From 3a0429292daa0e1ec848bd26479f5e48b0d54a42 Mon Sep 17 00:00:00 2001
From: Florian Westphal <fw@strlen.de>
Date: Mon, 23 Nov 2009 10:43:57 +0100
Subject: netfilter: xtables: fix conntrack match v1 ipt-save output

commit d6d3f08b0fd998b647a05540cedd11a067b72867
(netfilter: xtables: conntrack match revision 2) does break the
v1 conntrack match iptables-save output in a subtle way.

Problem is as follows:

    up = kmalloc(sizeof(*up), GFP_KERNEL);
[..]
   /*
    * The strategy here is to minimize the overhead of v1 matching,
    * by prebuilding a v2 struct and putting the pointer into the
    * v1 dataspace.
    */
    memcpy(up, info, offsetof(typeof(*info), state_mask));
[..]
    *(void **)info  = up;

As the v2 struct pointer is saved in the match data space,
it clobbers the first structure member (->origsrc_addr).

Because the _v1 match function grabs this pointer and does not actually
look at the v1 origsrc, run time functionality does not break.
But iptables -nvL (or iptables-save) cannot know that v1 origsrc_addr
has been overloaded in this way:

$ iptables -p tcp -A OUTPUT -m conntrack --ctorigsrc 10.0.0.1 -j ACCEPT
$ iptables-save
-A OUTPUT -p tcp -m conntrack --ctorigsrc 128.173.134.206 -j ACCEPT

(128.173... is the address to the v2 match structure).

To fix this, we take advantage of the fact that the v1 and v2 structures
are identical with exception of the last two structure members (u8 in v1,
u16 in v2).

We extract them as early as possible and prevent the v2 matching function
from looking at those two members directly.

Previously reported by Michel Messerschmidt via Ben Hutchings, also
see Debian Bug tracker #556587.

Signed-off-by: Florian Westphal <fw@strlen.de>
Signed-off-by: Patrick McHardy <kaber@trash.net>
---
 net/netfilter/xt_conntrack.c | 61 ++++++++++++--------------------------------
 1 file changed, 17 insertions(+), 44 deletions(-)

> SUPPLIED INFORMATION
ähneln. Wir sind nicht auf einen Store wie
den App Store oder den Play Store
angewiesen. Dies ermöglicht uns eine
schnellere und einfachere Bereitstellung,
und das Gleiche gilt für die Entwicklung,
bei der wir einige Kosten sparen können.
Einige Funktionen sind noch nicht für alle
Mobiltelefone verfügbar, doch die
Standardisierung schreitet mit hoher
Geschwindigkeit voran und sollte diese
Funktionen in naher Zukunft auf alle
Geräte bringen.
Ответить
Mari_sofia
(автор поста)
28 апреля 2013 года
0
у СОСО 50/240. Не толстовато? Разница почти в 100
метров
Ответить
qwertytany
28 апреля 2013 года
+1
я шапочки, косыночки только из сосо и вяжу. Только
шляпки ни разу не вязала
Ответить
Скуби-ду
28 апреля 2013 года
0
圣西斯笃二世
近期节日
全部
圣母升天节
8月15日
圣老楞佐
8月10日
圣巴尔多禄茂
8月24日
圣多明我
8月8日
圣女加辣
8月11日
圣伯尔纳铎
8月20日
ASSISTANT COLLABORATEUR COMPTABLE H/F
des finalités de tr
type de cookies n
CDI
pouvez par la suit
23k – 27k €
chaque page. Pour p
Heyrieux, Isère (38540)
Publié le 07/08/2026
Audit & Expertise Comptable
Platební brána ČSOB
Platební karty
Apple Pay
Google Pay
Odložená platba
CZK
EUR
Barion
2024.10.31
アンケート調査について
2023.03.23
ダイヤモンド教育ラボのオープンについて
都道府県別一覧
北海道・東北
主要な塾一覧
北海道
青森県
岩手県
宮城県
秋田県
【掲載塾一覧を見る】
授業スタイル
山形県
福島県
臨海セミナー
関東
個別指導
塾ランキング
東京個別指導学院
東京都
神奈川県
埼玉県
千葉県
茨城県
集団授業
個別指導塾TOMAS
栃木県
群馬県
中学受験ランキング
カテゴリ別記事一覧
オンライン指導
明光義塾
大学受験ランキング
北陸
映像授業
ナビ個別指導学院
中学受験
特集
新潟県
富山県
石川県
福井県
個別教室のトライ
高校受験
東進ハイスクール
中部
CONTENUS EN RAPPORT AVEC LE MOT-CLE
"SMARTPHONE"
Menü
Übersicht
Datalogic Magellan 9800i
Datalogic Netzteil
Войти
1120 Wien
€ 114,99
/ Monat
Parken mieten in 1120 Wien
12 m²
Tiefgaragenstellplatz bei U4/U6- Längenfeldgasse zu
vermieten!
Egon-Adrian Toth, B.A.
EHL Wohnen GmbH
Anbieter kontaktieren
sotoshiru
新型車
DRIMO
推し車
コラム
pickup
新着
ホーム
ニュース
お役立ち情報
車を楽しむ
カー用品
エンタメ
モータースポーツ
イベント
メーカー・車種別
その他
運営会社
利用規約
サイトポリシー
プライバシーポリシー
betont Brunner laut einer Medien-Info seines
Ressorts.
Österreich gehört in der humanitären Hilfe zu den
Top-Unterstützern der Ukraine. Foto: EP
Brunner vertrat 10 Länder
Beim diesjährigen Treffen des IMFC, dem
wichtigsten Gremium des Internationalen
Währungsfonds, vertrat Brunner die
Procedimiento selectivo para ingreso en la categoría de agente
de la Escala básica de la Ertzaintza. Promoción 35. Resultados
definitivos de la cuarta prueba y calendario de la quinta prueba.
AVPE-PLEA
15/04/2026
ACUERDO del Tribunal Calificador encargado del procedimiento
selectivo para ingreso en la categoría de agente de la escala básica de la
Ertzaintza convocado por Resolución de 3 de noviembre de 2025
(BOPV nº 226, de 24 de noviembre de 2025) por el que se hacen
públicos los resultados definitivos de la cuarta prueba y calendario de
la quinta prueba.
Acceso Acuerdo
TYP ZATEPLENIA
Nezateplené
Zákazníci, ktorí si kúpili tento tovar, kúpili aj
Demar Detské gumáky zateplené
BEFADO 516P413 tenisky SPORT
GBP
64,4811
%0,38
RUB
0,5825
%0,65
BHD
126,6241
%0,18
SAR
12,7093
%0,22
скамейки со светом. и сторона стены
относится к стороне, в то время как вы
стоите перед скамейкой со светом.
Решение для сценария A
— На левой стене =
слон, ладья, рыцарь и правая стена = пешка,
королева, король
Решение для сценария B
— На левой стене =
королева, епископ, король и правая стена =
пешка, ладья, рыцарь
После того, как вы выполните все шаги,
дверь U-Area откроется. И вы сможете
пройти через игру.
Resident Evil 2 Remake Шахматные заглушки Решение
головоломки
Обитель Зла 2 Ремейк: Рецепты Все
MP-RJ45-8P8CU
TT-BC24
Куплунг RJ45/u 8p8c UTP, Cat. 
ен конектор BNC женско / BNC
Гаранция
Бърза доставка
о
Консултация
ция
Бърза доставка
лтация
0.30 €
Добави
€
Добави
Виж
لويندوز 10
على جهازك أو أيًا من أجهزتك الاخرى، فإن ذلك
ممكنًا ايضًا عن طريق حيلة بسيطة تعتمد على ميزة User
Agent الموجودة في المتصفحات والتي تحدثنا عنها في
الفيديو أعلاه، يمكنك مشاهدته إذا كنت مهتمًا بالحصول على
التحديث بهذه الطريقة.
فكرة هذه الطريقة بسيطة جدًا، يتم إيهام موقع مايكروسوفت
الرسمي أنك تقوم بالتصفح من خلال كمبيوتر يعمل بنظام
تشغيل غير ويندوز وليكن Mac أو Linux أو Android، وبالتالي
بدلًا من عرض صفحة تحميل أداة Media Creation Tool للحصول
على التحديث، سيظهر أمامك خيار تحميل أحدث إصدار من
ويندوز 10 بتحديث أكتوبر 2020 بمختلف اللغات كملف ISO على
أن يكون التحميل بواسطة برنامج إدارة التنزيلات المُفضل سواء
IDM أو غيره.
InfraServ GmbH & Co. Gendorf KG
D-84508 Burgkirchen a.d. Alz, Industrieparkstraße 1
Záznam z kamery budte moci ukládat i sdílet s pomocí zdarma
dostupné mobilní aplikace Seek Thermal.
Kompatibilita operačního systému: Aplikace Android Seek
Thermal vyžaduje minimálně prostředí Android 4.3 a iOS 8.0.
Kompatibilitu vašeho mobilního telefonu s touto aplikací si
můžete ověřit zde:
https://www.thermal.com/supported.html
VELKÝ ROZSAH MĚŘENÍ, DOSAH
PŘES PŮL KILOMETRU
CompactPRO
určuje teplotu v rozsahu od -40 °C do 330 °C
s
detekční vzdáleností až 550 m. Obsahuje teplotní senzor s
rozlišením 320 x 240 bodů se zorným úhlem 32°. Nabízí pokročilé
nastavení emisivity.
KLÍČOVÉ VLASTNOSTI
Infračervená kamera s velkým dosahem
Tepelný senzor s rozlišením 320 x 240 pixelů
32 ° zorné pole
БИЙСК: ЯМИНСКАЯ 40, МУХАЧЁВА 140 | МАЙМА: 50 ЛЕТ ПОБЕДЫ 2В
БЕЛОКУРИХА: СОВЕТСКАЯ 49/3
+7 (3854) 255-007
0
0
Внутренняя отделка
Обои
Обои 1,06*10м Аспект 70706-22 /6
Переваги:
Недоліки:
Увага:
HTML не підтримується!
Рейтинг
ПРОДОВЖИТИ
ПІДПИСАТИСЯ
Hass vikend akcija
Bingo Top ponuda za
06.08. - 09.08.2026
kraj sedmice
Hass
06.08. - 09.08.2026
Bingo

> TO-DO ITEM A
From the patch text about the conntrack match, output the passage starting with "But iptables -nvL" and going on through "u16 in v2).", copied word for word.
> TO-DO ITEM B
According to the patch text about the conntrack match, which structure member gets clobbered when the v2 struct pointer is saved in the match data space?
> TO-DO ITEM C
Write the next part of the patch text about the conntrack match, picking up after its last line.

> REPLY A
But iptables -nvL (or iptables-save) cannot know that v1 origsrc_addr
has been overloaded in this way:

$ iptables -p tcp -A OUTPUT -m conntrack --ctorigsrc 10.0.0.1 -j ACCEPT
$ iptables-save
-A OUTPUT -p tcp -m conntrack --ctorigsrc 128.173.134.206 -j ACCEPT

(128.173... is the address to the v2 match structure).

To fix this, we take advantage of the fact that the v1 and v2 structures
are identical with exception of the last two structure members (u8 in v1,
u16 in v2).

> REPLY B
The first structure member, ->origsrc_addr.

> REPLY C
(limited to 'net/netfilter')

diff --git a/net/netfilter/xt_conntrack.c b/net/netfilter/xt_conntrack.c
index 6dc4652f2fe..ae66305f0fe 100644
--- a/net/netfilter/xt_conntrack.c
+++ b/net/netfilter/xt_conntrack.c
@@ -113,7 +113,8 @@ ct_proto_port_check(const struct xt_conntrack_mtinfo2 *info,
 }
 
 static bool
-conntrack_mt(const struct sk_buff *skb, const struct xt_match_param *par)
+conntrack_mt(const struct sk_buff *skb, const struct xt_match_param *par,
+             u16 state_mask, u16 status_mask)
 {
 	const struct xt_conntrack_mtinfo2 *info = par->matchinfo;
 	enum ip_conntrack_info ctinfo;
@@ -136,7 +137,7 @@ conntrack_mt(const struct sk_buff *skb, const struct xt_match_param *par)
 			if (test_bit(IPS_DST_NAT_BIT, &ct->status))
 				statebit |= XT_CONNTRACK_STATE_DNAT;
 		}
-		if (!!(info->state_mask & statebit) ^
+		if (!!(state_mask & statebit) ^
 		    !(info->invert_flags & XT_CONNTRACK_STATE))
 			return false;
 	}
@@ -172,7 +173,7 @@ conntrack_mt(const struct sk_buff *skb, const struct xt_match_param *par)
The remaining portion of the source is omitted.